*** Materials provided Section Begins ***

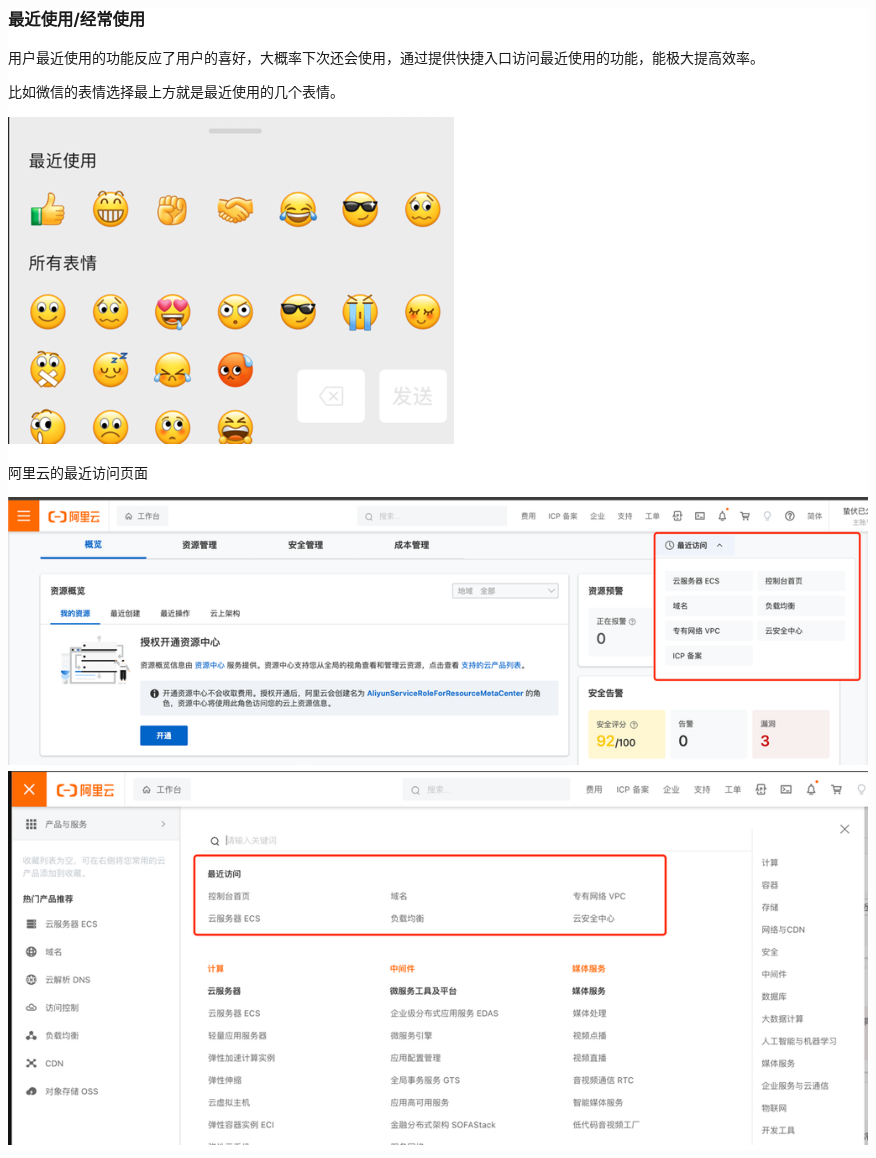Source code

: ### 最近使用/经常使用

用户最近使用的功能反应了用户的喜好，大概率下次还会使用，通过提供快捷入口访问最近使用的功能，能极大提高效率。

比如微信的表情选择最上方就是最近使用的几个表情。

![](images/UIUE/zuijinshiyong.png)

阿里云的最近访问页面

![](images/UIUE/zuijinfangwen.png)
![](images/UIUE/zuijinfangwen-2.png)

*** Materials provided Section Ends ***
*** Materials provided Section Begins ***

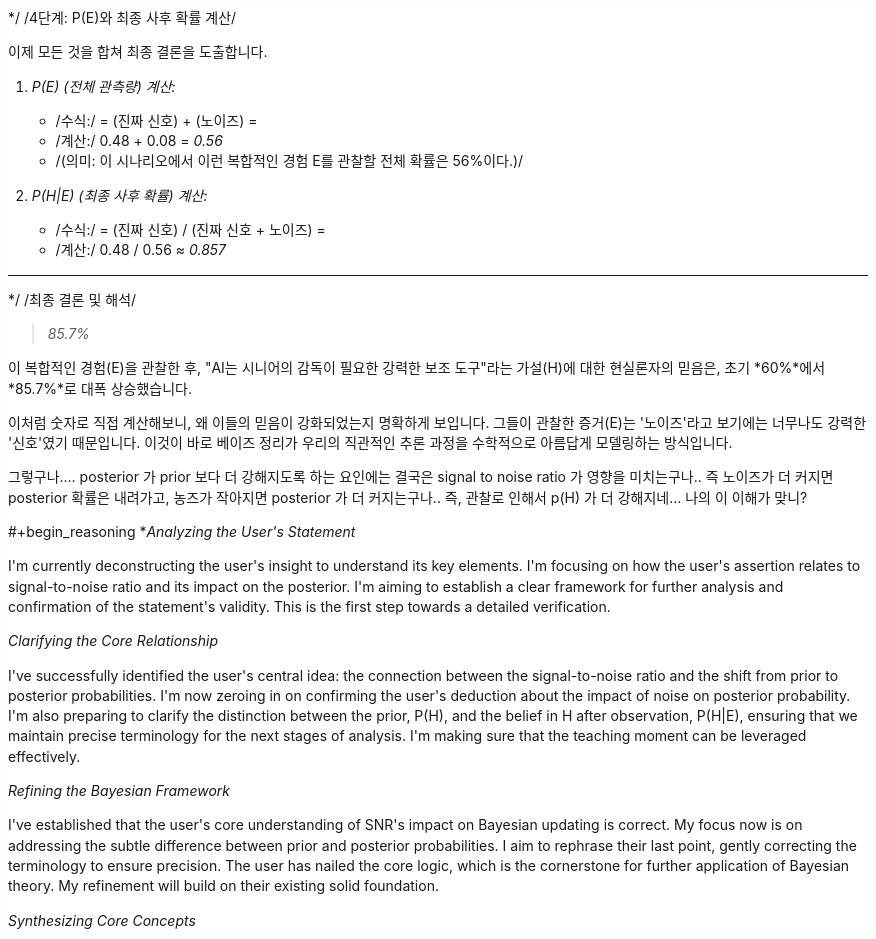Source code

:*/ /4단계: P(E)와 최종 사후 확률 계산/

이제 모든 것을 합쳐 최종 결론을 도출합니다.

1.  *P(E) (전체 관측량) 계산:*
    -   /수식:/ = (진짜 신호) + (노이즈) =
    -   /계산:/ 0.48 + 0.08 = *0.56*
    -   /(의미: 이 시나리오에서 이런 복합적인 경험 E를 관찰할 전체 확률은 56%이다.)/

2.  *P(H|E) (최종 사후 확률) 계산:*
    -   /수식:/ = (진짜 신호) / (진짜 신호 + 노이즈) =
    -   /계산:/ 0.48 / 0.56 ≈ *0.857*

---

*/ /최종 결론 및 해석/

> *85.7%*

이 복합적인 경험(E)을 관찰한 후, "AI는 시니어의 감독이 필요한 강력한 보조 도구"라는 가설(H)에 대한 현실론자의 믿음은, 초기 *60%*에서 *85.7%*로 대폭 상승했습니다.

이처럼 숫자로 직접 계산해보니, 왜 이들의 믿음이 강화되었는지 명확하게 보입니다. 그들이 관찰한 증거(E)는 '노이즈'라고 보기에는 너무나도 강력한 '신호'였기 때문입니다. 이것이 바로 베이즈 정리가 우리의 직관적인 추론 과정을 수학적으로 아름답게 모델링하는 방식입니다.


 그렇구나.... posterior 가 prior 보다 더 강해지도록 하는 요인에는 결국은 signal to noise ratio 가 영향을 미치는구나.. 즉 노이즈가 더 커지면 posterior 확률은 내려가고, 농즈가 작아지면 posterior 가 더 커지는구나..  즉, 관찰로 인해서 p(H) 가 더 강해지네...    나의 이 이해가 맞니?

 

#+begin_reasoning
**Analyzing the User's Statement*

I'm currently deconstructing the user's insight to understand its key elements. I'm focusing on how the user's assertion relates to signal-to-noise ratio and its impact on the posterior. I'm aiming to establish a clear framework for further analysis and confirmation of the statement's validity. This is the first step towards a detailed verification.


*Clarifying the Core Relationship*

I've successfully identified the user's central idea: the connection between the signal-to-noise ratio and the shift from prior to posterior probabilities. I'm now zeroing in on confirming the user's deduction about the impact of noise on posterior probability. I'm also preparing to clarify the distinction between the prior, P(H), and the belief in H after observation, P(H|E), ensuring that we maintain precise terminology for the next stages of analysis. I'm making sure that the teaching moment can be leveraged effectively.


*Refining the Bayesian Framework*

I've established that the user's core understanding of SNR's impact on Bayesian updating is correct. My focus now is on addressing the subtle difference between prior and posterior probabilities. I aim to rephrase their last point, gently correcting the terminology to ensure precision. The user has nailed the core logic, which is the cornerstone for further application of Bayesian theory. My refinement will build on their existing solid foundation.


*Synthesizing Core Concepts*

*** Materials provided Section Ends ***

Instruction - Please state how many lines of the entries above include the string "Bayesian", giving the number and nothing more.

Output for this exercise - 2